* Problem A *
Transcribe the lines of the entries word for word, everything from the first line of the entries down to the line containing "ion thermique.", with that line included.

* Given passage *
BEGIN
Sept. 22, 2007 |   By a practitioner from China

(Clearwisdom.net) It has been many years since I started cultivating in Dafa, however I could never do well when it came to looking within to find the source of a problem. Recently I just realized how important it is to look inside myself and to keep every thought righteous during this period, when the Fa Rectification has progressed to the present stage.

My daughter is seven years old. She began serious Fa study just over six months ago, and now she can read Zhuan Falun on her own. When she played too many computer games I pointed out her attachment. I also told her that it seemed that when her father didn't play very much, she didn't play so much either. She told me that I should not complain about her father. This was her own attachment because she followed her father when he played. As soon as she said that, I realized my own problem--that is, looking at other's faults when a problem arises. This pure child is doing well, looking into herself. We are fellow practitioners, comparing in Fa-study and cultivation, and cultivating diligently together.

The following is an incident that took place between another practitioner couple. The couple had conflicts and disagreements about financial matters. When I saw this, I advised them that financial things are everyday people's things. It is not important how the problem is resolved, but as practitioners our hearts should remain unmoved. I thought I was talking clearly and logically. The couple's problem was eventually solved, probably as a result of their good Fa study. Initially I only saw their problem, but did not think of looking into myself. One day my husband and I were arguing about buying things. Then I suddenly realized that I had the same attachment as did that couple. I had this attachment for a long time, but it was not very obvious. When I had discovered this deeply hidden attachment I felt improvement in my level.

I always see myself as not having a strong desire about the things between a husband and wife. This is not an issue in my cultivation. I only need to reject some thoughts that pop up in my mind. However, recently when my desire appeared in my mind, my husband also had a strong desire. Afterwards, I always thought that I could still control myself, and that I had not done anything wrong. Not long after that, I experienced a painful skin condition. I could not even touch it. My first thought was still that this was not my problem. This condition lasted a few days, until through Fa study I suddenly understood how important it is to make every single thought righteous. Previously I simply tried to reject unrighteous thoughts when they emerged. However, now if one thought is not righteous enough, the evil will take advantage right away. I asked my husband if he felt that his desire was very strong. His answer surprised me. He said he was not sure, but he felt his mind was confused at that time. At this point I understood that whenever a problem occurs, the first thing to do is to look into oneself. If this is not done, the evil can easily take advantage.
END
* Problem B *
Pick up the account of looking within during cultivation after its last sentence and carry it forward.

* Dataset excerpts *
BEGIN
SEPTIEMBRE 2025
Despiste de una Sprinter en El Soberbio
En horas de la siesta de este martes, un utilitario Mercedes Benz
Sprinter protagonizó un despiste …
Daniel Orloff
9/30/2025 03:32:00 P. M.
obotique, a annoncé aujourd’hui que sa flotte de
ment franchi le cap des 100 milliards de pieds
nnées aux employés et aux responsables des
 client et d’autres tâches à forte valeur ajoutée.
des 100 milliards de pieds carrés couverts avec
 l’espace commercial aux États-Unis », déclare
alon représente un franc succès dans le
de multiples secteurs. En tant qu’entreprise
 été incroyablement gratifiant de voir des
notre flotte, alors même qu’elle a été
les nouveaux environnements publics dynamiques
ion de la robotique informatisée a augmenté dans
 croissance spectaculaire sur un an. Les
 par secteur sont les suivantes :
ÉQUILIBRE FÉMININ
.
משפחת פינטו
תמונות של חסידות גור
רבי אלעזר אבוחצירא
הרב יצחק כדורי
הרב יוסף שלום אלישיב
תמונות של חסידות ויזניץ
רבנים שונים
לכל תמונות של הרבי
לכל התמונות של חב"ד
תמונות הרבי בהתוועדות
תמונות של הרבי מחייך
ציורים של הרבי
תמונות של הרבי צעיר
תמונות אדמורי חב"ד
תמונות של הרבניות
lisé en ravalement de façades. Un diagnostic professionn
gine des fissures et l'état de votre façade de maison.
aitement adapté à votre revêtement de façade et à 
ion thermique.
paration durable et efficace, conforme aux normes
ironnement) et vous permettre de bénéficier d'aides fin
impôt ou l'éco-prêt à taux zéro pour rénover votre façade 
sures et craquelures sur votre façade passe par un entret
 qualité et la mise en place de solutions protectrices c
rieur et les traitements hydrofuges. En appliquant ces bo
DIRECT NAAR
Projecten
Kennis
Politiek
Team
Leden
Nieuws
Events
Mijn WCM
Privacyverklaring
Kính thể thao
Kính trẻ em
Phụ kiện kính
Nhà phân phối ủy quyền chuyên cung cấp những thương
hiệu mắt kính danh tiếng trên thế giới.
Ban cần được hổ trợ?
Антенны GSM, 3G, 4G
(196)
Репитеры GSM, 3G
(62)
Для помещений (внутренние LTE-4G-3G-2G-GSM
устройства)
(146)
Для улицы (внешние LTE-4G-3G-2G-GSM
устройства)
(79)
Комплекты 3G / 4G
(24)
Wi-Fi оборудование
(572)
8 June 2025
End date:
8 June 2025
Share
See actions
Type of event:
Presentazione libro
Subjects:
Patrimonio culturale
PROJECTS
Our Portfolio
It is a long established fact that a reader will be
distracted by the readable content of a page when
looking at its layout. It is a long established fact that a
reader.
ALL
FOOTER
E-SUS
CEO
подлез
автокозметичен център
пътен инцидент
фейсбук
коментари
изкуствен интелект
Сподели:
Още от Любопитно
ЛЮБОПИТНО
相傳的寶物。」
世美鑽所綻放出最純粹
END
* Answer space A *
SEPTIEMBRE 2025
Despiste de una Sprinter en El Soberbio
En horas de la siesta de este martes, un utilitario Mercedes Benz
Sprinter protagonizó un despiste …
Daniel Orloff
9/30/2025 03:32:00 P. M.
obotique, a annoncé aujourd’hui que sa flotte de
ment franchi le cap des 100 milliards de pieds
nnées aux employés et aux responsables des
 client et d’autres tâches à forte valeur ajoutée.
des 100 milliards de pieds carrés couverts avec
 l’espace commercial aux États-Unis », déclare
alon représente un franc succès dans le
de multiples secteurs. En tant qu’entreprise
 été incroyablement gratifiant de voir des
notre flotte, alors même qu’elle a été
les nouveaux environnements publics dynamiques
ion de la robotique informatisée a augmenté dans
 croissance spectaculaire sur un an. Les
 par secteur sont les suivantes :
ÉQUILIBRE FÉMININ
.
משפחת פינטו
תמונות של חסידות גור
רבי אלעזר אבוחצירא
הרב יצחק כדורי
הרב יוסף שלום אלישיב
תמונות של חסידות ויזניץ
רבנים שונים
לכל תמונות של הרבי
לכל התמונות של חב"ד
תמונות הרבי בהתוועדות
תמונות של הרבי מחייך
ציורים של הרבי
תמונות של הרבי צעיר
תמונות אדמורי חב"ד
תמונות של הרבניות
lisé en ravalement de façades. Un diagnostic professionn
gine des fissures et l'état de votre façade de maison.
aitement adapté à votre revêtement de façade et à 
ion thermique.

* Answer space B *
Master mentioned the demon of lust in Zhuan Falun,

"Then if you're a practitioner, a higher person, you can't use this logic to evaluate things, and you need to break out of this stuff. So there are a lot of attachments that are derived from emotion, and we have to really care less about them, and at some point finally let go of them all. That desire and lust stuff are all just human attachments, and we should get rid of all of them." (The Sixth Talk in Zhuan Falun, 2003 translation version)

When I had previously read this sentence I only noticed, "to really care less about them." Recently the words "finally let go of them all" came into my mind. It looks like I have to improve at this point. I read the brochure "Cultivating our hearts and letting go of human desires" again. As I read it again, I understood much more than the first time I read it. Actually, many practitioners have already realized what I am writing today. However, the reason for my sadness and my difficulties in improving myself, arise from the awareness that I did not follow Master's words!

Just as Master said, even a third person has to look into himself when he sees two others arguing with each other, because he does not see it by chance. If we as practitioners can look within at all times, I believe we will raise our levels faster.

My understanding is limited. Please point out anything inappropriate.